*Given text*.
╔══
India said this week that all foreign direct investment from countries sharing a land border would require prior government clearance
NEW DELHI: India plans to fast track the review of some investment proposals from neigbouring countries such as China following concerns new screening rules could hit plans of companies and investors, three sources told Reuters.
To avoid opportunistic takeovers during the coronavirus outbreak, India said this week that all foreign direct investment from countries sharing a land border would require prior government clearance, meaning they can’t go through a so-called automatic route.
Advisers to Chinese firms have said they are concerned the process could take several weeks and hit deals and investment timelines. Auto firms such as SAIC’s MG Motor and Great Wall, and investors Alibaba and Tencent have placed major bets on India.
The Chinese Embassy in New Delhi has called the new screening policy discriminatory.
A senior Indian government source who is involved in policymaking told Reuters that New Delhi will try to approve any investment proposal in a non-sensitive sector within 15 days when the stake being bought is not significant.
╚══
*The data*.
╔══
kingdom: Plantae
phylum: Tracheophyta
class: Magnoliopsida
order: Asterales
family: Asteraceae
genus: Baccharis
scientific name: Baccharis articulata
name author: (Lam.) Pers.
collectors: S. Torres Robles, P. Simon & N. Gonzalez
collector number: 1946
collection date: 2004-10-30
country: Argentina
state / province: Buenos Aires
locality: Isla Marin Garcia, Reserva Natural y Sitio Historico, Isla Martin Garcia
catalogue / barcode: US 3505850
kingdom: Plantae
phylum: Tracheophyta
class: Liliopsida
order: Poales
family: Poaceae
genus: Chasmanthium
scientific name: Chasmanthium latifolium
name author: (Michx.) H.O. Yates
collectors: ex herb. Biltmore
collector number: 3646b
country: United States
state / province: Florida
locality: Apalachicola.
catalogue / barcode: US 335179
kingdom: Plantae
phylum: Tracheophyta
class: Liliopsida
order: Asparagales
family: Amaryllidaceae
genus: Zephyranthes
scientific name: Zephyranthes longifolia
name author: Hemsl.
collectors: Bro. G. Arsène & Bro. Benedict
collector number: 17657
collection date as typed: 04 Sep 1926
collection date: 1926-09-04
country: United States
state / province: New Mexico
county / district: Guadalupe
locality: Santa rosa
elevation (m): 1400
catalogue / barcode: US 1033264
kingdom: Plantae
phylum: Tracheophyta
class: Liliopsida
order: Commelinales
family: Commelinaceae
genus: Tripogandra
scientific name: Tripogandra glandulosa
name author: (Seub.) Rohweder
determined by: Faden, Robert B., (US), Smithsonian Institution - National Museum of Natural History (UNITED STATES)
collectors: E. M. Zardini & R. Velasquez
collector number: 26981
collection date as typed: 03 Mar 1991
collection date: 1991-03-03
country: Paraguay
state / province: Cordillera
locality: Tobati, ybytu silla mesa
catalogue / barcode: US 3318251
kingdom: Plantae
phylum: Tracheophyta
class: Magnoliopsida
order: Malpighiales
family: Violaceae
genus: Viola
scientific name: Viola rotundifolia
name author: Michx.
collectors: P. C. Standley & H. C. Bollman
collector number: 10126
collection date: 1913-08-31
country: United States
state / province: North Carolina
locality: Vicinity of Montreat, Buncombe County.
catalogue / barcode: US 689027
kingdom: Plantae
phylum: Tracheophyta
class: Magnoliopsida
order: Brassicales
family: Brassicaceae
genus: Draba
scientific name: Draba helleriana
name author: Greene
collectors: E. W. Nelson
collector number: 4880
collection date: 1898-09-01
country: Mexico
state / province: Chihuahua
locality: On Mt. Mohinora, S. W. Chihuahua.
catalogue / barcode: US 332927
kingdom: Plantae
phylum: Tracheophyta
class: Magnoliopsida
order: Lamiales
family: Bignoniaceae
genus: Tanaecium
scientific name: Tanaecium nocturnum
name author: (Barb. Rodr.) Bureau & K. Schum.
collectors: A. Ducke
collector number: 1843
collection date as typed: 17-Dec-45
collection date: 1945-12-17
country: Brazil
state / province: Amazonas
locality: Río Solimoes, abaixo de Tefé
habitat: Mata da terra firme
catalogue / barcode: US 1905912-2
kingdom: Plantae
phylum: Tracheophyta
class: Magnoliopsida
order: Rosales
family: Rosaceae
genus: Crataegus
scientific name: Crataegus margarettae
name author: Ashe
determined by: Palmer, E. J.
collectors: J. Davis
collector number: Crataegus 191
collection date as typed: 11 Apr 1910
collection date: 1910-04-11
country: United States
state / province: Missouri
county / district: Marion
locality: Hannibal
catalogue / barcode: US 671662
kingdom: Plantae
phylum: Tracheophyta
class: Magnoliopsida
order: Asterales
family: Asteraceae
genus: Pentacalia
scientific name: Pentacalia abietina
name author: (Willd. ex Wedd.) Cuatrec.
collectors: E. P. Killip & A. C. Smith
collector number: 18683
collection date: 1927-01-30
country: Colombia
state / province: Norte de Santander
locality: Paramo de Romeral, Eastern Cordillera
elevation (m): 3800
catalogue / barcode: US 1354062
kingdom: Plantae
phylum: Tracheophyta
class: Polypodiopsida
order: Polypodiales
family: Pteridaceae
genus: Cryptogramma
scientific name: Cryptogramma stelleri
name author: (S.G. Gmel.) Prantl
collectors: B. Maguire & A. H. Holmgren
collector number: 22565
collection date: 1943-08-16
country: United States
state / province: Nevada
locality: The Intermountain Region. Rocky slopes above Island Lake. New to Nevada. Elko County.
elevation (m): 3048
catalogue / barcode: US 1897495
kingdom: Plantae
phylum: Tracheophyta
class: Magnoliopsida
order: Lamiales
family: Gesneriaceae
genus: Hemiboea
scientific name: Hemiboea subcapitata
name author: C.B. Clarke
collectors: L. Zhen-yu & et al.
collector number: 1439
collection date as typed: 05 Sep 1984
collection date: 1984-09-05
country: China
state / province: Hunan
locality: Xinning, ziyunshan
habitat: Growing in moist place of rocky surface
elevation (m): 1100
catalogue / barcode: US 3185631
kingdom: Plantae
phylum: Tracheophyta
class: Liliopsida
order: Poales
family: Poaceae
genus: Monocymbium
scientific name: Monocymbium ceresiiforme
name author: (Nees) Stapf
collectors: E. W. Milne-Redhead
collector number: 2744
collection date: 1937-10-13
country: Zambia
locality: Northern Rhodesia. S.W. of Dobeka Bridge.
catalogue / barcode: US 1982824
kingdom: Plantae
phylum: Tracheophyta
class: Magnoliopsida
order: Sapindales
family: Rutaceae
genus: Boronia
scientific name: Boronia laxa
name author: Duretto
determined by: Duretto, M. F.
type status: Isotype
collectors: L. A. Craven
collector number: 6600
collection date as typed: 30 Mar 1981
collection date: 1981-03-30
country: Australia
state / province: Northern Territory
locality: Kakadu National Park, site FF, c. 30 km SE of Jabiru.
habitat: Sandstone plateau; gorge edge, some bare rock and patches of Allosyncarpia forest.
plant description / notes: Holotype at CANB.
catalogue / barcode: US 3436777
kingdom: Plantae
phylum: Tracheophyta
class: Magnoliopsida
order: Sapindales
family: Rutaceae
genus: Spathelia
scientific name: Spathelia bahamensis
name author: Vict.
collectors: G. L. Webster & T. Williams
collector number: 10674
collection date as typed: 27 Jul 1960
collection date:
╚══
*Exercise tasks*.
a - Please quote the stretch of the article on India's foreign investment screening from "To avoid opportunistic" through "is not significant.".
b - Write what comes next in the news report on India's new review of investment from neighboring countries, starting after its last sentence.

*Exercise answers*.
a -
To avoid opportunistic takeovers during the coronavirus outbreak, India said this week that all foreign direct investment from countries sharing a land border would require prior government clearance, meaning they can’t go through a so-called automatic route.
Advisers to Chinese firms have said they are concerned the process could take several weeks and hit deals and investment timelines. Auto firms such as SAIC’s MG Motor and Great Wall, and investors Alibaba and Tencent have placed major bets on India.
The Chinese Embassy in New Delhi has called the new screening policy discriminatory.
A senior Indian government source who is involved in policymaking told Reuters that New Delhi will try to approve any investment proposal in a non-sensitive sector within 15 days when the stake being bought is not significant.

b -
The official declined to elaborate on which sectors would be considered sensitive and what threshold of investment would be deemed significant.
“We will try to fast track investment proposals as soon as possible. It may be faster for some (sectors) and in others we might take some time,” said the official, who did not want to be named due to the sensitivity of the discussions.
Two other sources familiar with the government’s thinking confirmed that a fast track mechanism was being considered, with possible approval timelines of seven days to four weeks.
India’s ministry of commerce and industry did not immediately respond to a request for comment.